With the toppling of Saddam Hussein in Iraq by the United States and Coalition Forces in 2003, the prospect for Kurdish independence never appeared more ripe. The Kurds had had reason to hope before: in the aftermath of Operation Desert Storm (1990-91), their optimism had been repaid with harsh reprisals from the Saddam regime, in the form of chemical gas attacks. Even after this disappointment, The Kurds have been loyal to the US up to and through the US invasion of Iraq of 2003. In return, some could say that the Kurds are due American support in their bid for statehood.

Historically, pundits have framed an independent Kurdistan based in Erbil as a potentially destabilizing force in the Middle East. However, how might an independent Kurdistan, bordered by Turkey to the North, Syria to the West, Iraq to the South, and Iran to the East, benefit the United States’ geopolitical interests in the Middle East?

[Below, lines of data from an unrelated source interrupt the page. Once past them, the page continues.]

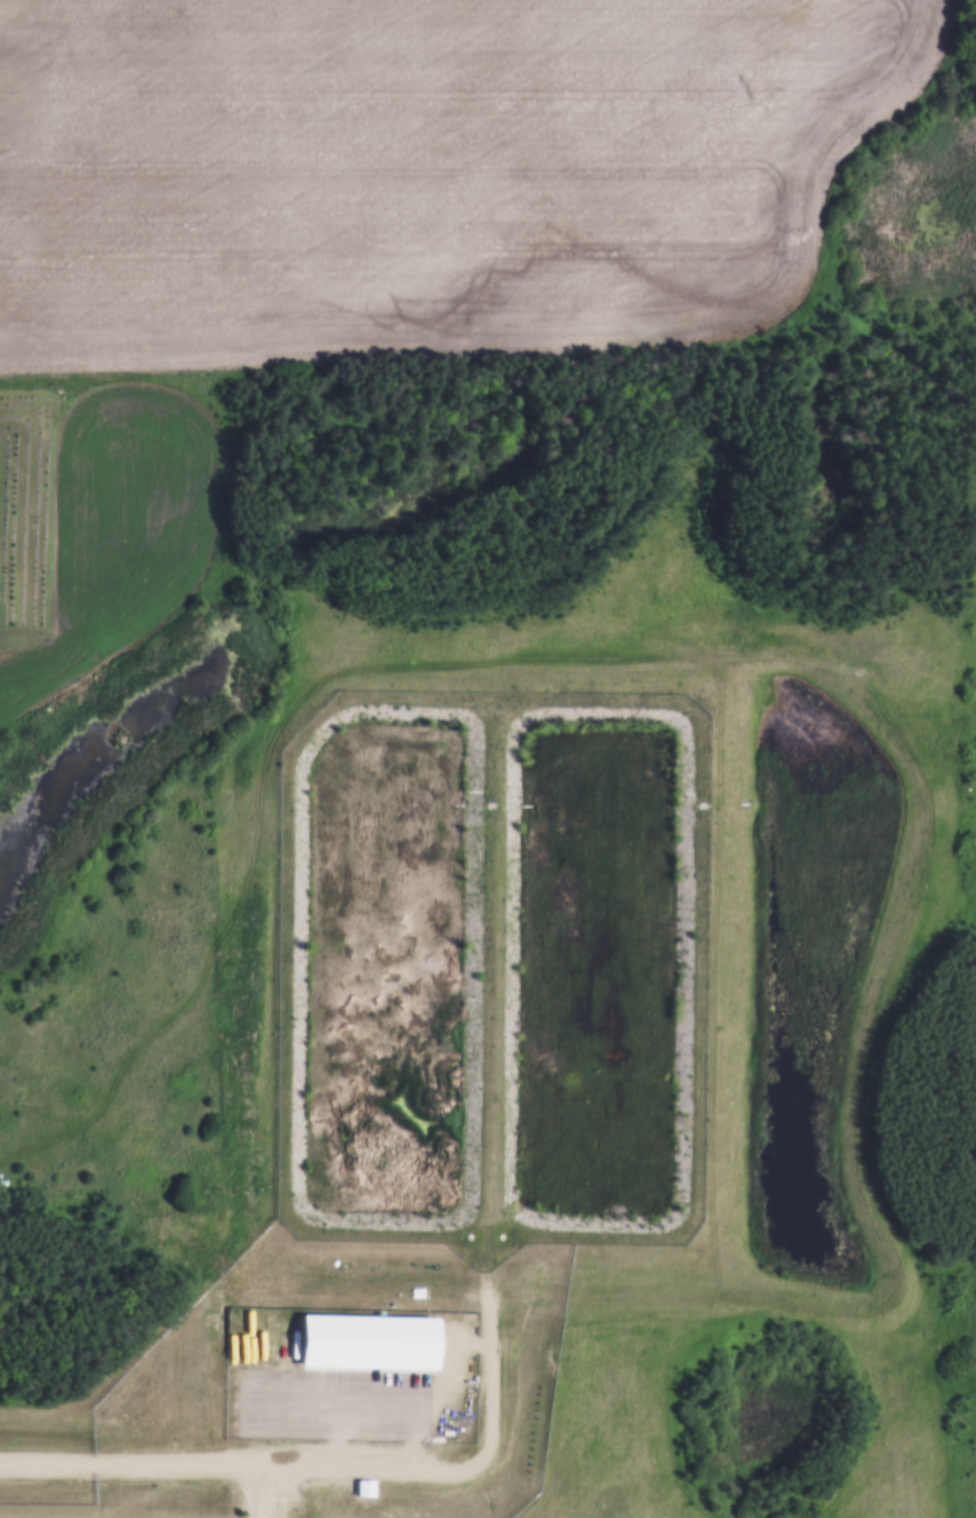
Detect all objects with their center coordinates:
building: (366, 1338)
road: (489, 1401)
road: (207, 1461)
building: (363, 1485)
road: (261, 1490)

The US’ support of Kurdistan could create a loyal state in the Middle East, where there is a current lack of dependable American allies (Israel and Saudi Arabia notwithstanding).

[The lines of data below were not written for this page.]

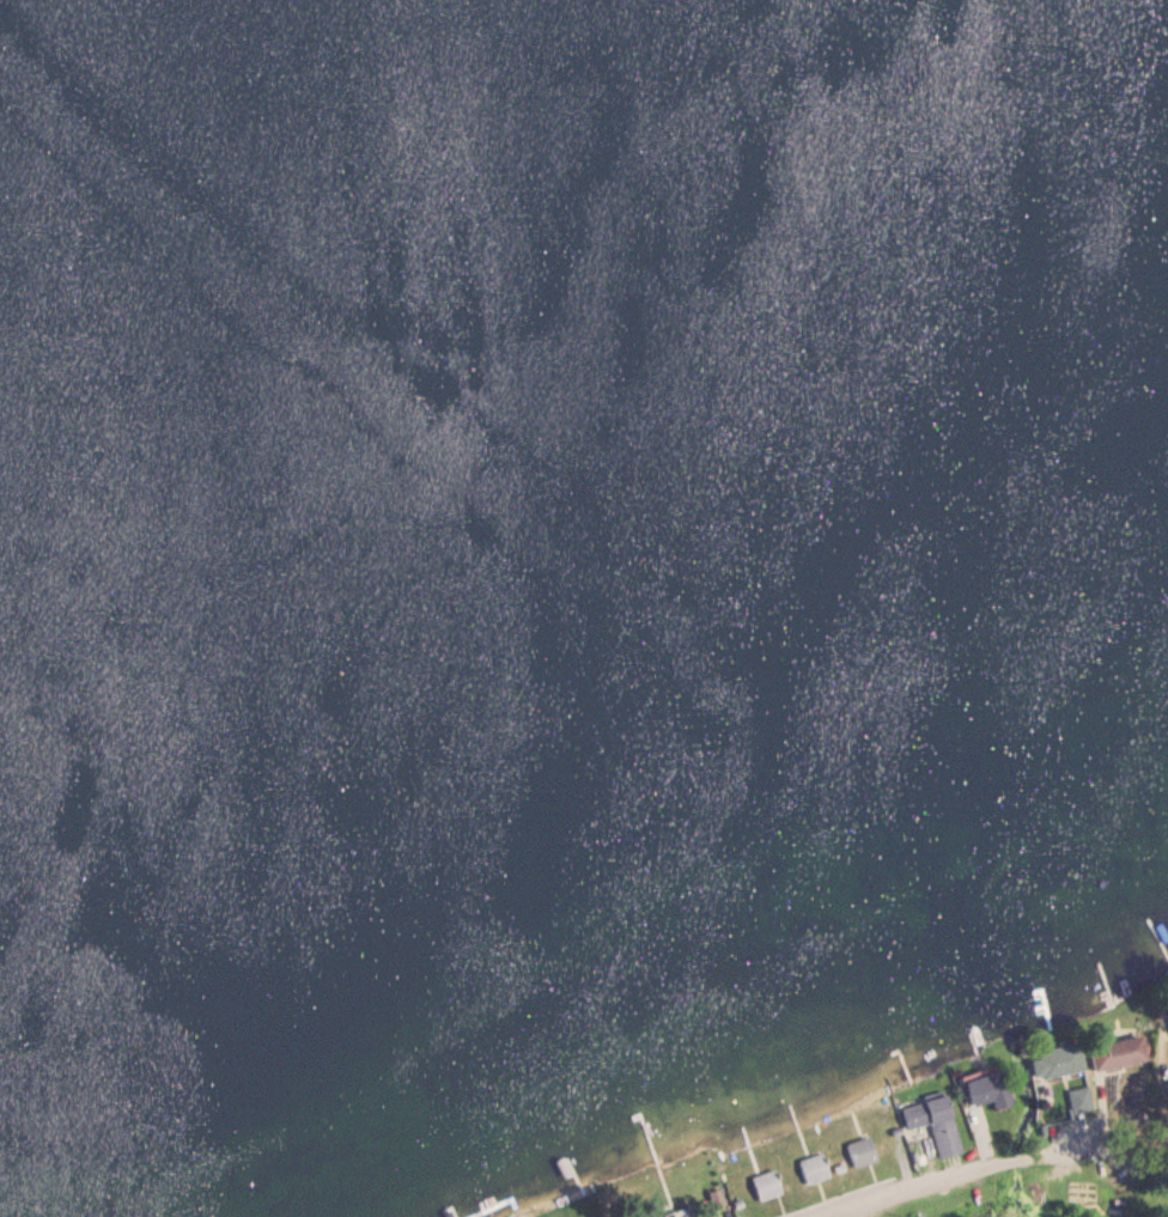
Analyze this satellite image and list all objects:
building: (1116, 1054)
building: (1056, 1061)
building: (985, 1091)
building: (1078, 1100)
building: (931, 1123)
road: (918, 1149)
building: (859, 1151)
building: (810, 1167)
building: (763, 1184)
building: (673, 1216)

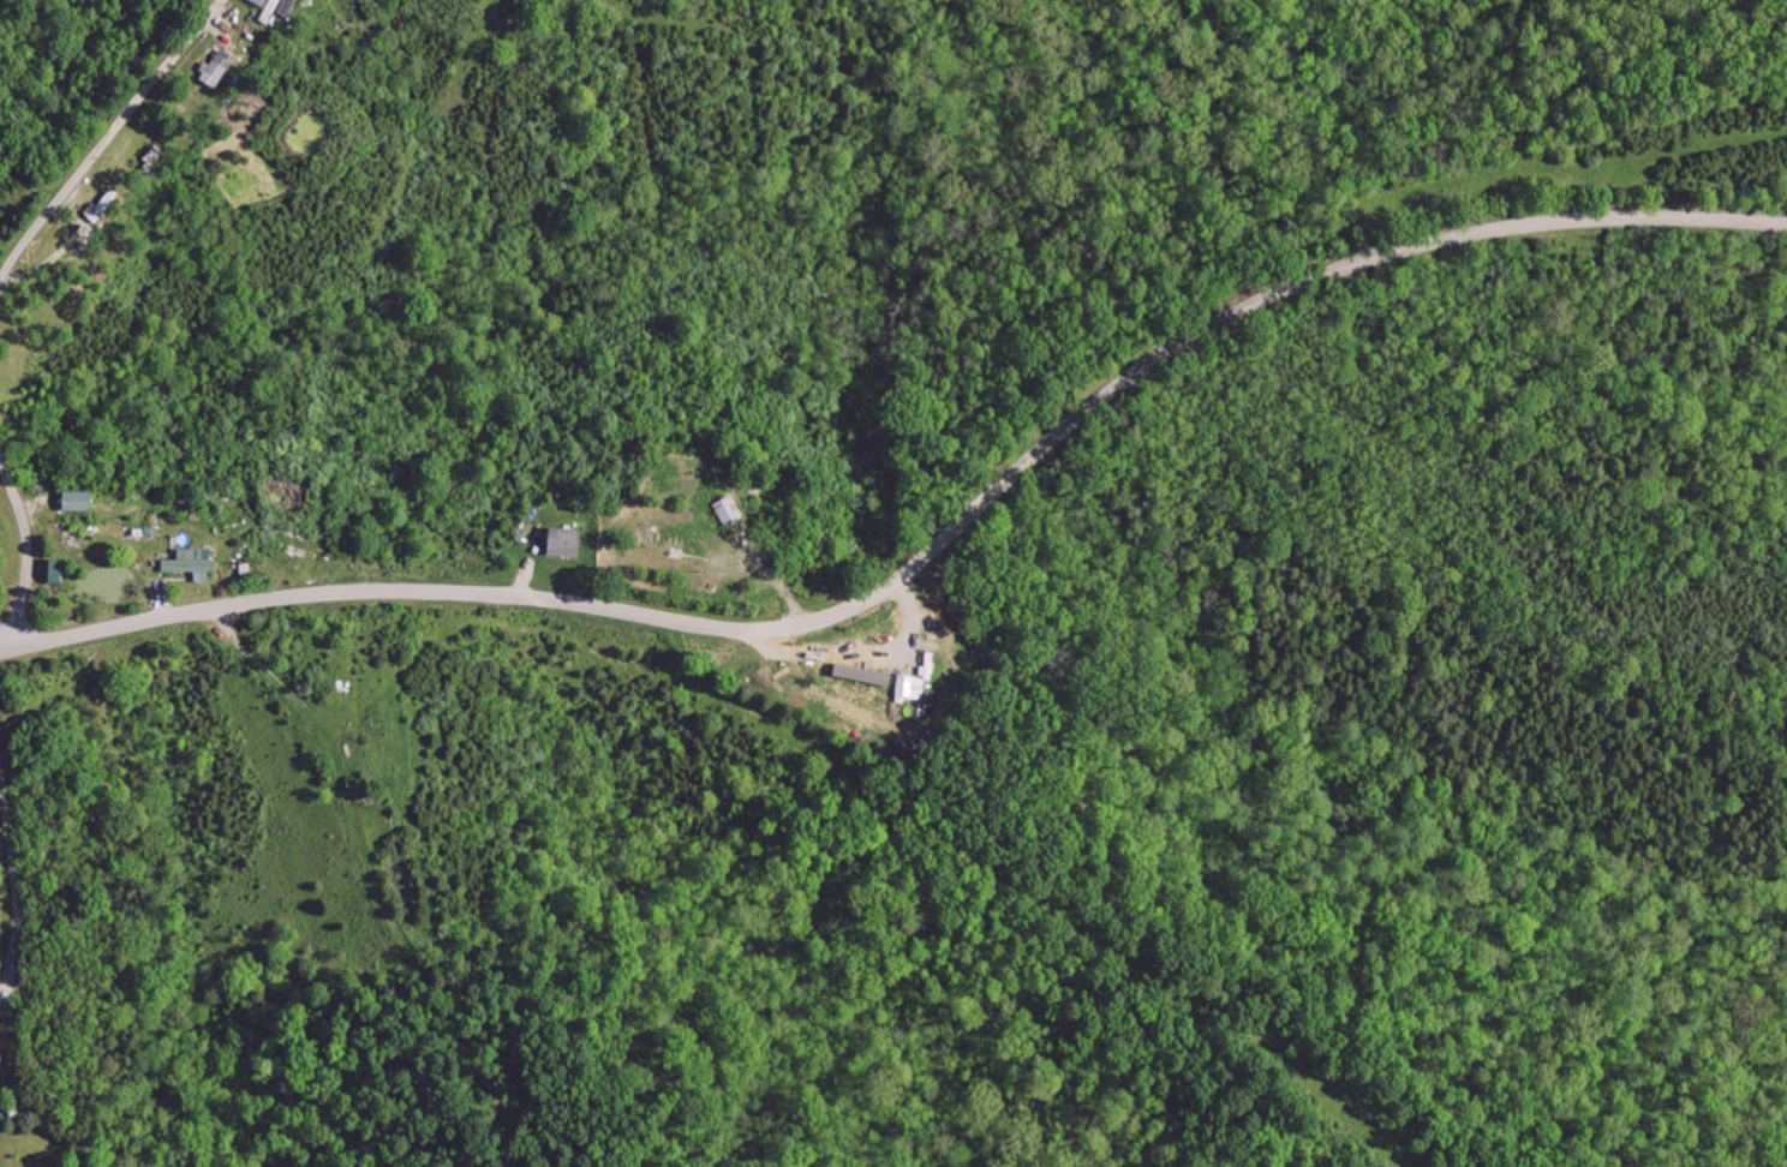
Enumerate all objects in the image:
building: (271, 9)
building: (220, 70)
road: (105, 133)
building: (72, 500)
building: (558, 540)
road: (928, 550)
road: (25, 554)
building: (187, 561)
road: (851, 653)
building: (856, 674)
building: (906, 686)
road: (15, 886)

Concerning Turkey, a likely counter argument might be: but Turkey would be enraged by such a move! This is true. However, Turkey may have already left the American orbit. Recently Turkey has openly turned towards Russia and authoritarianism, and away from its former bid to join the European Union. Why not support a loyal people (the Kurds) while simultaneously counterbalancing the Turks (now friends to the Russians) on their eastern frontier?

With the instability present in Syria due to its ongoing civil war, Syria’s ethnic Kurds would likely wish to join a sovereign Kurdistan. What better time to accomplish Eastern Syria’s annexation by Kurdistan but when Syria itself is in a state of civil war?

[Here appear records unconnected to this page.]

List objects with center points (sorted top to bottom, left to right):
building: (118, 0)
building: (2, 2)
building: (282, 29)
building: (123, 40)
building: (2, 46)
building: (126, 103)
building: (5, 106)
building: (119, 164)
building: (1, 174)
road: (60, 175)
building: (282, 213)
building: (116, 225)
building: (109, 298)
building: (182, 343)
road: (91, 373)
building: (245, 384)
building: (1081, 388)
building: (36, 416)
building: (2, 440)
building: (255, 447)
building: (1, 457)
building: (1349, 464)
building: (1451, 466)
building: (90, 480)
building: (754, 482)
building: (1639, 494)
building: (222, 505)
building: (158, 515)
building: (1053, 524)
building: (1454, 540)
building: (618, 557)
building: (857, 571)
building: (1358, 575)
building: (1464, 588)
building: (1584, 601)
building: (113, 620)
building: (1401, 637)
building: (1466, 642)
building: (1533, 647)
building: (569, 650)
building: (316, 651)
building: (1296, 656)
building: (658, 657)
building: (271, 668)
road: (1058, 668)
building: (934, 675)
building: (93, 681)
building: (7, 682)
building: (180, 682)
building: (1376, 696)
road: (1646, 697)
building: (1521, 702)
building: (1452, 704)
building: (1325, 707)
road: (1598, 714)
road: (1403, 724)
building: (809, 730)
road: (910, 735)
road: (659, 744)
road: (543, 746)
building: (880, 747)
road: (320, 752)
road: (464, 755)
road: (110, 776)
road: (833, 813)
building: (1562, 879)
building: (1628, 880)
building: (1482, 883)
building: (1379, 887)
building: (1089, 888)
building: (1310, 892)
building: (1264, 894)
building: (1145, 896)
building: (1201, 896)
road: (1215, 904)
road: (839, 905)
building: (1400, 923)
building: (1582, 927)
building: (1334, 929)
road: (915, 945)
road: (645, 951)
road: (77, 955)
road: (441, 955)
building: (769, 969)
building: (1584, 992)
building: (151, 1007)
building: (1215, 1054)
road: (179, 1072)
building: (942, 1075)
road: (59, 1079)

The Iraqis would resist a Kurdish secession plan, crying for stability publicly, while privately fearing the loss of significant oil revenue generated from the oil fields around contested Kirkuk.

An equitable oil-sharing arrangement concerning the Kirkuk oil fields can be found, placating both sides. A heavy hand from the United States acting as a sponsor for Kurdish independence would go a long way here as well, acting as the ‘stick’ (continued American security assistance to Iraq) to Kirkuk’s oil as the ‘carrot’.

Finally, concerning Iran itself, having an American client state on its western border may be one more inducement for Iran to not want to risk direct US military engagement, and possibly even change its calculus re-developing a nuclear weapons program. Looking at the long game, the American removal of Saddam created a Shia-dominated Iraq, which will naturally turn to Iran anyway. The United States might as well counterbalance and weaken this inevitable alliance with a northern independent state of Kurdistan.

In summation, facilitating the establishment of Kurdistan could be a strategic move on behalf of the US, as well as a potential repayment of the loyalty the Kurds have shown America. Whether the Trump administration has the audacity to actually implement a plan in its best interests, however, remains to be seen.